In terms of adverse events, the bevacizumab and cetuximab-containing groups had similar safety profiles except for skin disorders (grade 3–5). The results are quite similar to the previous meta-analysis [11]. A previous trial found no significant differences in the incidence of adverse events of any grade and grade 3–4 [23]. A systematic review and meta-analysis published in 2018 compared the toxicity profiles of cetuximab and panitumumab in mCRC treatment [24]. Cetuximab was associated with fewer grade 3–4 skin toxicities (OR = 0.62, 95% CI 0.53–0.62; P < 0.001), slightly more frequent grade 3–4 acne-like rash (OR = 1.24, 95% CI 1.04–1.48; P = 0.04) and paronychia (OR 1.36, 95% CI 1.1–1.7), but fewer cases of skin fissures (OR = 0.64, 95% CI 0.44–0.93; P = 0.02) and pruritus (OR = 0.45, 95% CI 0.35–0.58; p < 0.001) than panitumumab. The present meta-analysis indicated that the group showed a lower rate of skin disorders (grade 3–5) than the cetuximab group. However, the subgroup analysis found a lower TRAE3-5 rate in the bevacizumab group than in the cetuximab group.
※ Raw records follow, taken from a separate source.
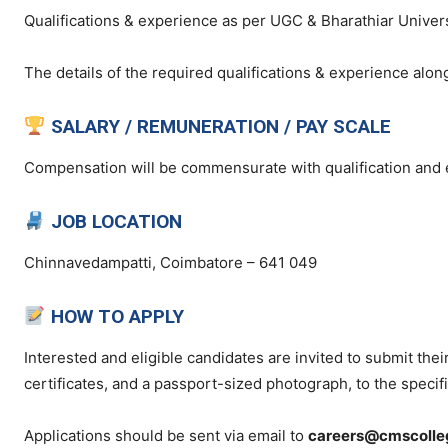
Qualifications & experience as per UGC & Bharathiar Univer
The details of the required qualifications & experience along
SALARY / REMUNERATION / PAY SCALE
Compensation will be commensurate with qualification and 
JOB LOCATION
Chinnavedampatti, Coimbatore – 641 049
HOW TO APPLY
Interested and eligible candidates are invited to submit thei
certificates, and a passport-sized photograph, to the specif
Applications should be sent via email to
careers@cmscolleg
This meta-analysis has some limitations: (1) we did not perform a subgroup analysis as it will result in limited available articles, (2) various chemotherapeutic regimens are involved in different RCTs and observational cohort studies leading to a certain degree of heterogeneity, (3) the primary tumor location is different between the two groups, and this may have a potential impact on the results. A recent systematic review illustrated that patients with left-sided CRC might benefit more from anti-EGFR therapy than patients with right-sided CRC [25].

Conclusion

Our meta-analysis showed that bevacizumab-containing regimens could increase DCR, and lower the rate of grade 3–5 skin disorders for the treatment of advanced CRC patients. The cetuximab regimen was associated with superior ORR.